▸ **To do**
Omit the images. Restate all of the records word for word.

[Record excerpts]

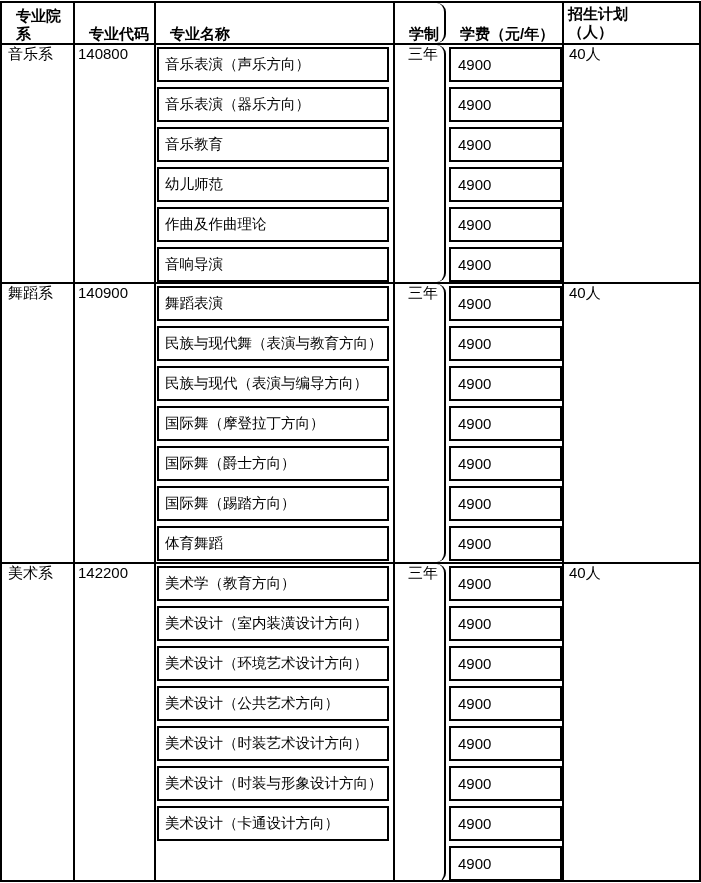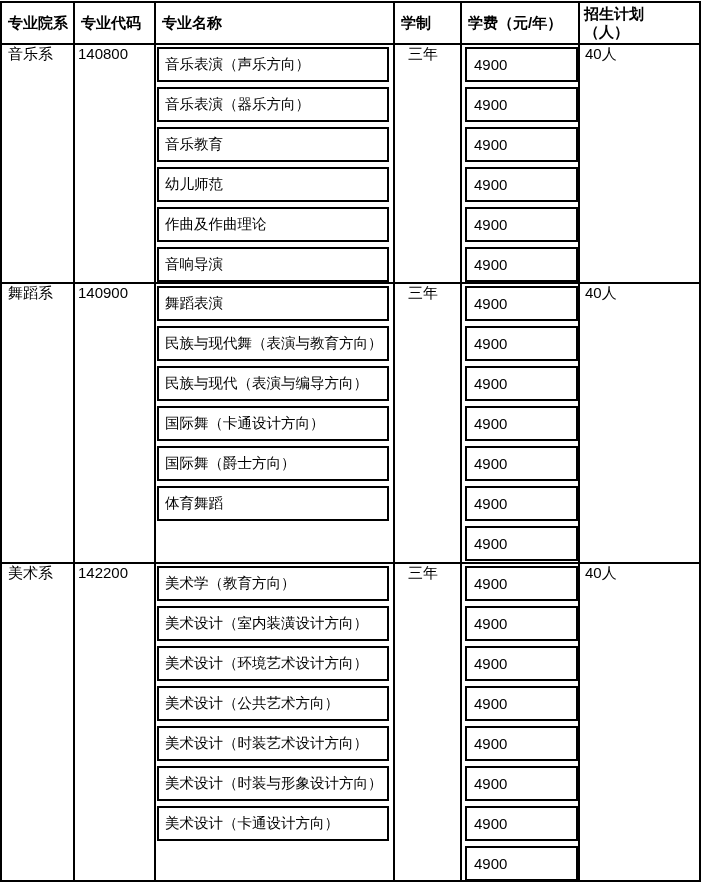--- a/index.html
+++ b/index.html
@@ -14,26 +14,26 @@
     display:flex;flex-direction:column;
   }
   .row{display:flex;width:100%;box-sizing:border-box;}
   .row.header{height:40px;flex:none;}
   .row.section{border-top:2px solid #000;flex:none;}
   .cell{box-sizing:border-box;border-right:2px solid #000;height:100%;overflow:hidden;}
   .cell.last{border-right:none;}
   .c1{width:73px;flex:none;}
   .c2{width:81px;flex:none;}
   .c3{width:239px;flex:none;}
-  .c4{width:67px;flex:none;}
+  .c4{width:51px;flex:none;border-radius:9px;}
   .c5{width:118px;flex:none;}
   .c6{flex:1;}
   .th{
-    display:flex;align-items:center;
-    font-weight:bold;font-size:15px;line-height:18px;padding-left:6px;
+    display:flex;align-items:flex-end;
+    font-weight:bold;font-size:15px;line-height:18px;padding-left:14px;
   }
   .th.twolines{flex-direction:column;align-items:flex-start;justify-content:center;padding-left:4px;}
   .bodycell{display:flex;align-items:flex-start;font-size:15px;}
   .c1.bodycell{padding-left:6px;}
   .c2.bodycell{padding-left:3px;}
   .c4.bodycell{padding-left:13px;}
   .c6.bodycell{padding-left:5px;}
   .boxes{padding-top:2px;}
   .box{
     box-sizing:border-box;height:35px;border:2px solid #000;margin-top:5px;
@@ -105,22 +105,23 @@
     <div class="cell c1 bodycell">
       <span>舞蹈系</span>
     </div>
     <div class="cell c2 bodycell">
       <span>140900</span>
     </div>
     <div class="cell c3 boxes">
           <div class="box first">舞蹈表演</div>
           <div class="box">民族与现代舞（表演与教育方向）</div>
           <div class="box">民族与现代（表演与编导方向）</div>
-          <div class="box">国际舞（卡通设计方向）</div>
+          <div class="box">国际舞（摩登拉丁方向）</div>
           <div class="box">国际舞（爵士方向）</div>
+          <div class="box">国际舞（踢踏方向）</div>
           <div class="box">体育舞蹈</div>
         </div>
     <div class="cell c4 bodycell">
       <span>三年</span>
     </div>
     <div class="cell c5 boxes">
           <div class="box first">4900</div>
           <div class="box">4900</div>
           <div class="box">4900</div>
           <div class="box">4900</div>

[/Record excerpts]

▸ **Final answer**
--- a/index.html
+++ b/index.html
@@ -14,26 +14,26 @@
     display:flex;flex-direction:column;
   }
   .row{display:flex;width:100%;box-sizing:border-box;}
   .row.header{height:40px;flex:none;}
   .row.section{border-top:2px solid #000;flex:none;}
   .cell{box-sizing:border-box;border-right:2px solid #000;height:100%;overflow:hidden;}
   .cell.last{border-right:none;}
   .c1{width:73px;flex:none;}
   .c2{width:81px;flex:none;}
   .c3{width:239px;flex:none;}
-  .c4{width:67px;flex:none;}
+  .c4{width:51px;flex:none;border-radius:9px;}
   .c5{width:118px;flex:none;}
   .c6{flex:1;}
   .th{
-    display:flex;align-items:center;
-    font-weight:bold;font-size:15px;line-height:18px;padding-left:6px;
+    display:flex;align-items:flex-end;
+    font-weight:bold;font-size:15px;line-height:18px;padding-left:14px;
   }
   .th.twolines{flex-direction:column;align-items:flex-start;justify-content:center;padding-left:4px;}
   .bodycell{display:flex;align-items:flex-start;font-size:15px;}
   .c1.bodycell{padding-left:6px;}
   .c2.bodycell{padding-left:3px;}
   .c4.bodycell{padding-left:13px;}
   .c6.bodycell{padding-left:5px;}
   .boxes{padding-top:2px;}
   .box{
     box-sizing:border-box;height:35px;border:2px solid #000;margin-top:5px;
@@ -105,22 +105,23 @@
     <div class="cell c1 bodycell">
       <span>舞蹈系</span>
     </div>
     <div class="cell c2 bodycell">
       <span>140900</span>
     </div>
     <div class="cell c3 boxes">
           <div class="box first">舞蹈表演</div>
           <div class="box">民族与现代舞（表演与教育方向）</div>
           <div class="box">民族与现代（表演与编导方向）</div>
-          <div class="box">国际舞（卡通设计方向）</div>
+          <div class="box">国际舞（摩登拉丁方向）</div>
           <div class="box">国际舞（爵士方向）</div>
+          <div class="box">国际舞（踢踏方向）</div>
           <div class="box">体育舞蹈</div>
         </div>
     <div class="cell c4 bodycell">
       <span>三年</span>
     </div>
     <div class="cell c5 boxes">
           <div class="box first">4900</div>
           <div class="box">4900</div>
           <div class="box">4900</div>
           <div class="box">4900</div>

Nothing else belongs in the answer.